從興善宮出來,炙炎彬面無表情,一臉凝重。
太後一直在責怪他,不該插手平陽遇襲之事,說他太過魯莽,怪他太不小心,居然叫平陽看見……還問了他怎麼應對皇帝,怎麼向皇帝解釋的。最後交待他必須蟄伏,萬不可再貿然行事,便放他出來。
走著走著,遠遠看見盈月宮高匾,炙炎彬腳下一頓,心口一緊。
有人從里面沖出來,徑直往後殿而去,炙炎彬看的清楚,輕愣。
那人正是平陽公主,凌亦凝。
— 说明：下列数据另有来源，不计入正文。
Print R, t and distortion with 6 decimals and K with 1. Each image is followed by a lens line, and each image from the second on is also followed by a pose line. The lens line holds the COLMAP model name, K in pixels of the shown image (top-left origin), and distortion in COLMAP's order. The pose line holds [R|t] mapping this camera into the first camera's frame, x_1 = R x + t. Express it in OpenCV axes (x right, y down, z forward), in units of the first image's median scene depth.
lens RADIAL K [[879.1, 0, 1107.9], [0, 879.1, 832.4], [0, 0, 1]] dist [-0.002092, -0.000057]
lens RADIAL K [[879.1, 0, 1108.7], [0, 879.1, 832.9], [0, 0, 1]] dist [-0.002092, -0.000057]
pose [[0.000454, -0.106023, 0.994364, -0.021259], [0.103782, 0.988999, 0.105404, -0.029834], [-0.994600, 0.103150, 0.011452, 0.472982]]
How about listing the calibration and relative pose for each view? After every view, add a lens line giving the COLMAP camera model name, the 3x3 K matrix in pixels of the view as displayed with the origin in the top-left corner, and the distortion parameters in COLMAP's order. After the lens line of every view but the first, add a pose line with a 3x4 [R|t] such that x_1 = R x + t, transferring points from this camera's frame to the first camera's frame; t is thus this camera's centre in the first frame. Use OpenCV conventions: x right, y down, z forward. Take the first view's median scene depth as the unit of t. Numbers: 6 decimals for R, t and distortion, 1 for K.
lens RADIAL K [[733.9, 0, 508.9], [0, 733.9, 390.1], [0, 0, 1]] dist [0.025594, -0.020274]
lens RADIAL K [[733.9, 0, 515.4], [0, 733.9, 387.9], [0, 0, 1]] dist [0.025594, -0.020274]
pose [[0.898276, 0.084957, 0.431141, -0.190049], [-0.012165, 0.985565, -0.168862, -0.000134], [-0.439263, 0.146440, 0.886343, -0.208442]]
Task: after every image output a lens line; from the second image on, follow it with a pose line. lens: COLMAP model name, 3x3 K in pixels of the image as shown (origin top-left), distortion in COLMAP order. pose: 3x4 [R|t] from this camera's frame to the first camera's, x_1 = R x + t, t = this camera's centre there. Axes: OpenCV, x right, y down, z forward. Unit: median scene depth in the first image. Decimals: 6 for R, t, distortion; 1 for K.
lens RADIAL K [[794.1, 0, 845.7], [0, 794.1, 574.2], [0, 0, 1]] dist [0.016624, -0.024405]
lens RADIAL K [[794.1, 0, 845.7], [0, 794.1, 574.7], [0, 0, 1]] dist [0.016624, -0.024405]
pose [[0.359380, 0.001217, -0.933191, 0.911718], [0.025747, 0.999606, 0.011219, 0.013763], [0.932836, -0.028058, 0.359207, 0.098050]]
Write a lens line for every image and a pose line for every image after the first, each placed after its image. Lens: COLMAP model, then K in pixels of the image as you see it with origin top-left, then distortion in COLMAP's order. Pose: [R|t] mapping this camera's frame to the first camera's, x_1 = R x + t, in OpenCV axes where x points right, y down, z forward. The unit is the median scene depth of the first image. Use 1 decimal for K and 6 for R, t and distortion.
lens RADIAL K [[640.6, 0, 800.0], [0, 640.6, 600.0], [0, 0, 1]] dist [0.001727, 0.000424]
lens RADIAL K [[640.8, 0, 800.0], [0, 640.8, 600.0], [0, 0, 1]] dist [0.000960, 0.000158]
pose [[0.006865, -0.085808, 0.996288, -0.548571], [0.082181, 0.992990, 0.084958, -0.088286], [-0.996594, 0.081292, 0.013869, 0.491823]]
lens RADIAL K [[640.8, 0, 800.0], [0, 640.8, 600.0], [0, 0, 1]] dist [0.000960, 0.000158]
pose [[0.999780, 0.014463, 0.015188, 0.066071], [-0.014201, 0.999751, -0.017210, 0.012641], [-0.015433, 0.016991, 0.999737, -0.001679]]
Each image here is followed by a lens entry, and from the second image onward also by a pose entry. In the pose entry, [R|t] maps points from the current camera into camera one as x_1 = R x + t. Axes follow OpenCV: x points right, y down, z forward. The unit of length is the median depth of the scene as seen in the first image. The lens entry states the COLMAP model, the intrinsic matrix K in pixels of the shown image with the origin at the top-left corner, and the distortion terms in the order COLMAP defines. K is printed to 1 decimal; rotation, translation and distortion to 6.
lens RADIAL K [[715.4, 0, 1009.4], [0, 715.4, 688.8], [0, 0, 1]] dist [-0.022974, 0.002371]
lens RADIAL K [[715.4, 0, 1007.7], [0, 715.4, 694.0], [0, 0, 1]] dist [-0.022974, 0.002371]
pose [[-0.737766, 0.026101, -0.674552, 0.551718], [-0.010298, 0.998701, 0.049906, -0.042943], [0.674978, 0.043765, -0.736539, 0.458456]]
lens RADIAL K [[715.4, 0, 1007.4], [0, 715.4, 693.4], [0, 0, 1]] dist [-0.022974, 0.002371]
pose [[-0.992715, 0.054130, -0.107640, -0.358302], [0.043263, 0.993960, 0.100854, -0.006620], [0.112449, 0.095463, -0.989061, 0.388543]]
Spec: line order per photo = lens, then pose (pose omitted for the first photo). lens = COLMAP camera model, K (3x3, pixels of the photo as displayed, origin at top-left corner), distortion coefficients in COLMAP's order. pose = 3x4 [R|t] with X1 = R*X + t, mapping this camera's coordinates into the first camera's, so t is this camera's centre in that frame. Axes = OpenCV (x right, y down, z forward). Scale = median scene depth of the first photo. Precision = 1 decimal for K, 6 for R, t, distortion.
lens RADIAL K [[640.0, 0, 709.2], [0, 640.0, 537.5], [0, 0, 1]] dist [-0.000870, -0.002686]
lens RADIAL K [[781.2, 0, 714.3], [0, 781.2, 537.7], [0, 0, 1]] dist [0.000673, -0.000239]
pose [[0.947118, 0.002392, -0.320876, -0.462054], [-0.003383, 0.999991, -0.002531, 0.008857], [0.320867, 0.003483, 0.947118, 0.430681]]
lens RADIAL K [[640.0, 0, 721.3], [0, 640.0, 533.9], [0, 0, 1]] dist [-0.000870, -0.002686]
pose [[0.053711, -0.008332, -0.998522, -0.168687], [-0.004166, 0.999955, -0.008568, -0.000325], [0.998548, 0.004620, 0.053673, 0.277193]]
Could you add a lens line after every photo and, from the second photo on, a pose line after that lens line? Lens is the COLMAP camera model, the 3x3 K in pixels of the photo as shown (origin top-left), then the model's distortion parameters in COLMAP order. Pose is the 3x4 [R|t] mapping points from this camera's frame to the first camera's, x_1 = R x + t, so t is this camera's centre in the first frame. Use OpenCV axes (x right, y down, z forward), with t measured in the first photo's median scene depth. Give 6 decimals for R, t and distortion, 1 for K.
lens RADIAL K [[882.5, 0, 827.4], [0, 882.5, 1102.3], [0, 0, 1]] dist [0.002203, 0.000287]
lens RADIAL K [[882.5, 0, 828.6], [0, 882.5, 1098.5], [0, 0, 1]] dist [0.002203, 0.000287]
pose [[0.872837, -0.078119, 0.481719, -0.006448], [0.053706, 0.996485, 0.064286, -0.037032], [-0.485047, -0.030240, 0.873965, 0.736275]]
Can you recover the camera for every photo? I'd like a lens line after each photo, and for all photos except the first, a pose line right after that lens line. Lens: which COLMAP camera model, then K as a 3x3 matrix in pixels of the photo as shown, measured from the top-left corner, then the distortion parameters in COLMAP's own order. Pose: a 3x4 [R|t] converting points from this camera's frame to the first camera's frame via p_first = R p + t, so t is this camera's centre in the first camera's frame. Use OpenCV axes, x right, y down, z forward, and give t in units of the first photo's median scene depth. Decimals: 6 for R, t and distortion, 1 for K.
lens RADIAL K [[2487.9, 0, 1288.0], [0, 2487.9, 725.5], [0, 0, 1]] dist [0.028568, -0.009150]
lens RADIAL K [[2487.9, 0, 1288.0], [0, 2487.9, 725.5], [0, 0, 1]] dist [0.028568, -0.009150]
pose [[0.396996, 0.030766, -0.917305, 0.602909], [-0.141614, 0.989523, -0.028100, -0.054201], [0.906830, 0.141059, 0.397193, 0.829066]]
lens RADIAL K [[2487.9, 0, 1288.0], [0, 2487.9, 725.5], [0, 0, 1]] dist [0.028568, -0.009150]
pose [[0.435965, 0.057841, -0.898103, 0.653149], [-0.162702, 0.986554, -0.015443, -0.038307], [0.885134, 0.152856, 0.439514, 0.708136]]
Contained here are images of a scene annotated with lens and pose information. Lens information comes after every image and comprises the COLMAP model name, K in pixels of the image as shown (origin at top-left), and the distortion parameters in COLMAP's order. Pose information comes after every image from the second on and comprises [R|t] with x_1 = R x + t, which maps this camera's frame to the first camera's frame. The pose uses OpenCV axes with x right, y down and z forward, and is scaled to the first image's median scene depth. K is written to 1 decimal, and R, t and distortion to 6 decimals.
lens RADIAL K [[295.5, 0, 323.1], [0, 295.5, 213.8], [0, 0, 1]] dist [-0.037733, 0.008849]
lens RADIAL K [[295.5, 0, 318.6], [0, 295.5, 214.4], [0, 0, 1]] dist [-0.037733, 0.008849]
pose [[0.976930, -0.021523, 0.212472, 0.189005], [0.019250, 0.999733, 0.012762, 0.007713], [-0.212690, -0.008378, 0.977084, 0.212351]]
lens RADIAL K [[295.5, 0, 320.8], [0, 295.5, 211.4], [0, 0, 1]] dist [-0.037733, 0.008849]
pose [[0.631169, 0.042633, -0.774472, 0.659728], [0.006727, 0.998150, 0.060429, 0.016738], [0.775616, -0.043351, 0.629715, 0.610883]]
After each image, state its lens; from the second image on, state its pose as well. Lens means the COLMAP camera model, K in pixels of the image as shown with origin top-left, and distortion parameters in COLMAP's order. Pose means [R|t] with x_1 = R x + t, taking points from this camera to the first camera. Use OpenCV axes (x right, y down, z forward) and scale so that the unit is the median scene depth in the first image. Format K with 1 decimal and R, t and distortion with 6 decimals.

目送有侍衛跟出來,追向平陽,炙炎彬站在那里,百味叢生。
皇帝信他,知是有人欲刺公主,相信他所說的,他那一箭只為保護。畢竟……他若真要殺平陽,犯不上沖她耳朵射那一箭。這麼簡單的道理,皇帝一點就明,那固執的平陽公主,為何就是看不明白?
皇帝睿智,故意將消息放出去,說炙炎彬在平陽公主遇襲時朝公主射了一箭,被公主發現。鬧的宮中皆知,唯獨沒說清楚,他朝公主射那一箭,是沖著哪里射的。
皇帝此計只為保護他,若殺手真是太後所派,她一定不會急于營救;若不是太後所為,太後一定立即出面干涉,屆時,再想辦法應對。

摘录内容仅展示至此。